Commercialization of public culture was evident in the music hall from the 1850s, though more so in the late 19th century, with the construction of large purpose-built halls and the development of a nationwide chain of venues and a national “star” system. Before then, even if commercial, organizations were smaller-scale, less commercial, and more locally rooted. Commercial pressures were accompanied by political and moral pressures from above. The civic provision of culture was intended not only for the well-to-do but also for the mass of the population. For example, the public park, from its introduction in the 1840s, was an attempt to reproduce rational recreation among the lower classes through the design of the park as a place where civilized and rational behaviour and deportment could be encouraged. Of course, in practice, parks served other purposes, but their place in what was a widespread and marked reshaping of popular manners should not be underestimated.

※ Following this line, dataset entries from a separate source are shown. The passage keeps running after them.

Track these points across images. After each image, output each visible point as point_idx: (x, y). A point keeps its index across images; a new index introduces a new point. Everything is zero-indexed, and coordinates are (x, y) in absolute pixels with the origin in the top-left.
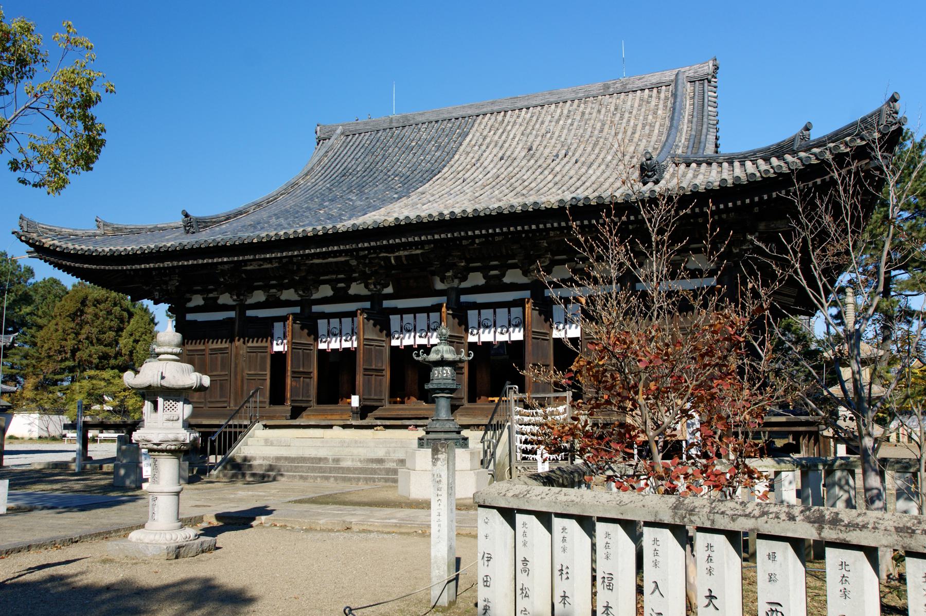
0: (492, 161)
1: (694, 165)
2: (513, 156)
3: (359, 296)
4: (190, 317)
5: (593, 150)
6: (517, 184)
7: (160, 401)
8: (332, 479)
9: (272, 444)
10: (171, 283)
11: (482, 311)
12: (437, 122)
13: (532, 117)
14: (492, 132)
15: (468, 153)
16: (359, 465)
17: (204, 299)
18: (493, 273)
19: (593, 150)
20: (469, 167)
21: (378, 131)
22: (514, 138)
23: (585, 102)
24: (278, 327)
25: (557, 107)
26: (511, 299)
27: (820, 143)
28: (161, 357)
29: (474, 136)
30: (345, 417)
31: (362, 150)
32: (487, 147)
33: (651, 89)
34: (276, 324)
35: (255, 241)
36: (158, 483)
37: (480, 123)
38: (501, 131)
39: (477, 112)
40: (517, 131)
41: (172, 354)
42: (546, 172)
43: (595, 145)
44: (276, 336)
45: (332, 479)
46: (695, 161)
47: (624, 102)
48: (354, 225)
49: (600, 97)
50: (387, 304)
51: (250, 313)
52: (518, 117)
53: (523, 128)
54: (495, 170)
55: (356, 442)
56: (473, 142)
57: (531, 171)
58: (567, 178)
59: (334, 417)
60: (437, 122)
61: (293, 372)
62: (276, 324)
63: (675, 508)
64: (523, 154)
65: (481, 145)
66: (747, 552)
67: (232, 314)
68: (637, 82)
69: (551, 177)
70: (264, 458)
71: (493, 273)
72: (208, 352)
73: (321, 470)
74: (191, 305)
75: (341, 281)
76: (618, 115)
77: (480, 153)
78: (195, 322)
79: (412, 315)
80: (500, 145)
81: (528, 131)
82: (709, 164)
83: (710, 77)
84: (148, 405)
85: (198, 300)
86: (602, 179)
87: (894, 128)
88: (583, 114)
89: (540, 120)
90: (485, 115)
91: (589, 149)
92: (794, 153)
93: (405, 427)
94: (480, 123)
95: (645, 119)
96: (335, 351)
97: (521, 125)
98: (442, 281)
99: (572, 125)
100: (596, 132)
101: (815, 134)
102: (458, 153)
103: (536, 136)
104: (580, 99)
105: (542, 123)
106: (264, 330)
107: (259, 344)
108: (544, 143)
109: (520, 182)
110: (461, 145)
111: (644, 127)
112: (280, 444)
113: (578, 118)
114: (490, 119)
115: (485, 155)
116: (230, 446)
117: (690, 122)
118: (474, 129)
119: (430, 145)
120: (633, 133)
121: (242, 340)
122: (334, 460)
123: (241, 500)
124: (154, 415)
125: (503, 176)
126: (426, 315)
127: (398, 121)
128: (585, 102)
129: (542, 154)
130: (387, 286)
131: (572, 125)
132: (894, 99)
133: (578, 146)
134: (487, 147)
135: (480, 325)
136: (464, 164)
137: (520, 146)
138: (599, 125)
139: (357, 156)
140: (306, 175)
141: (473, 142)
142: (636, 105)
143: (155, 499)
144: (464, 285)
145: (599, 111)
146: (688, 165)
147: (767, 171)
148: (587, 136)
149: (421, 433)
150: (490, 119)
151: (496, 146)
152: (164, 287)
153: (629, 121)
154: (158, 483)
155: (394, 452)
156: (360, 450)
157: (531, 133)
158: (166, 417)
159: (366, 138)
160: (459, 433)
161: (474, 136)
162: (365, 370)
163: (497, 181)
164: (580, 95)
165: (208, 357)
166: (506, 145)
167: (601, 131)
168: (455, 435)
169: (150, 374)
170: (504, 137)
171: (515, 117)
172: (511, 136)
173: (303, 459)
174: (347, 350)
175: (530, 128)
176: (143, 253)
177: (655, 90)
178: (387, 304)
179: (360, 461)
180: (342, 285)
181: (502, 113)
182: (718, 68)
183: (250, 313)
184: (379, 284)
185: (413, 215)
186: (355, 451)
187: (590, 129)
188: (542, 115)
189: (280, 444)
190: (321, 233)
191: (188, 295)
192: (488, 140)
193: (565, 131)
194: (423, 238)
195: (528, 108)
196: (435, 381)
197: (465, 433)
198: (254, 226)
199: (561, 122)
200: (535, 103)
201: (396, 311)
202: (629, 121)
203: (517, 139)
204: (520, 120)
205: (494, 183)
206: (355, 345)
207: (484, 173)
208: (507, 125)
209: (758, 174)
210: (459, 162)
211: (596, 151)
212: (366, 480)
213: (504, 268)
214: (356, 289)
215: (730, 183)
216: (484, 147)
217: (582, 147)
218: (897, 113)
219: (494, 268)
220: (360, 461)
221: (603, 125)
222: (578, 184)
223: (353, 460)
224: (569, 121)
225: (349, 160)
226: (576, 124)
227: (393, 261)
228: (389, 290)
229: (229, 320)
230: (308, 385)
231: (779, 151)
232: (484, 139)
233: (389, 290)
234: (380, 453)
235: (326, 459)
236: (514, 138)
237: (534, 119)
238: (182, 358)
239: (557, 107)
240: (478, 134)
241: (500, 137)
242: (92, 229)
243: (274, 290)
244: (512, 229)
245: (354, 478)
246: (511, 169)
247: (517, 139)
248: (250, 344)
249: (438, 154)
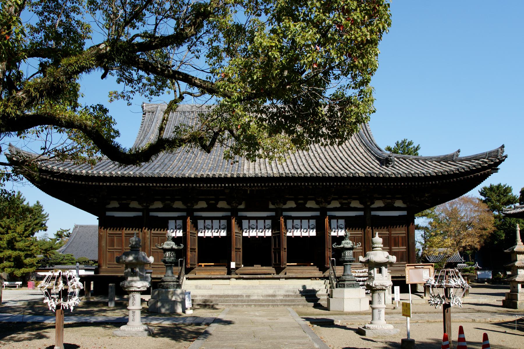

This reshaping owed a great deal to the beneficiaries of reform themselves, in that some of the most vocal supporters of the reform of the old order of “superstition and brutality” were radical workingmen whose conception of reason pitted them against the old culture. They were joined by Dissenter workingmen who were equally uncomfortable with traditional culture. Commercial and reform interests combined in the proliferation of reading matter for the “popular classes.” Indeed, the creation of a literate population was one of the most striking achievements of the century, but, while journals and books advocating self-improvement reached a surprisingly wide audience, this readership was not as wide as that of the sensational popular literature of the 1830s and ’40s. About this time a mass popular press also developed, though at this stage a Sunday press only, in the form of Lloyd’s News and Reynolds’s Weekly Newspaper. The explosion of the provincial press in the 1850s reached a somewhat different social constituency but was tremendously important in constituting the sense of identity of the towns that it served.

Late Victorian Britain

State and society

From the 1880s a mounting sense of the limits of the liberal, regulative state became apparent. One reflection of this awareness was the increasing perception of national decline, relative to the increasing strength of other European countries and the United States. This awareness was reinforced by British military failures in the South African War (Boer War) of 1899–1902, a “free enterprise war” in which free enterprise was found wanting. One consequence of this and other developments was the growth of movements aimed at “national efficiency” as a means of establishing a more effective state machine. The recognition of social problems at home—such as the “discovery” of urban poverty in 1880s in the assumed presence of plenty and increasing anxiety about the “labour question”—also raised questions about the adequacy of the state in dealing with the mounting problems of an increasingly populous and complex society. Toward the end of the century, the possibility of a violent outcome in the increasingly intractable problem of Ireland brought existing constitutional methods into question. Behind much of this anxiety was a sense that the Third Reform Act of 1884 (see Reform Bill) and changes in local government were precipitating a much more democratic polity, for which the classical liberal state had no easy answers. The example of what was called at the time municipal socialism, especially as it existed in Birmingham under the direction of its mayor, Joseph Chamberlain (1873–76), indicated what the local state could accomplish. Instead of the old “natural order” religion that had underpinned the state previously, different currents of thought emerged that saw the state and community as necessary for individual self-realization. German idealism, socialism, and new liberalism (see libertarianism) all encompassed different ways of rethinking the state.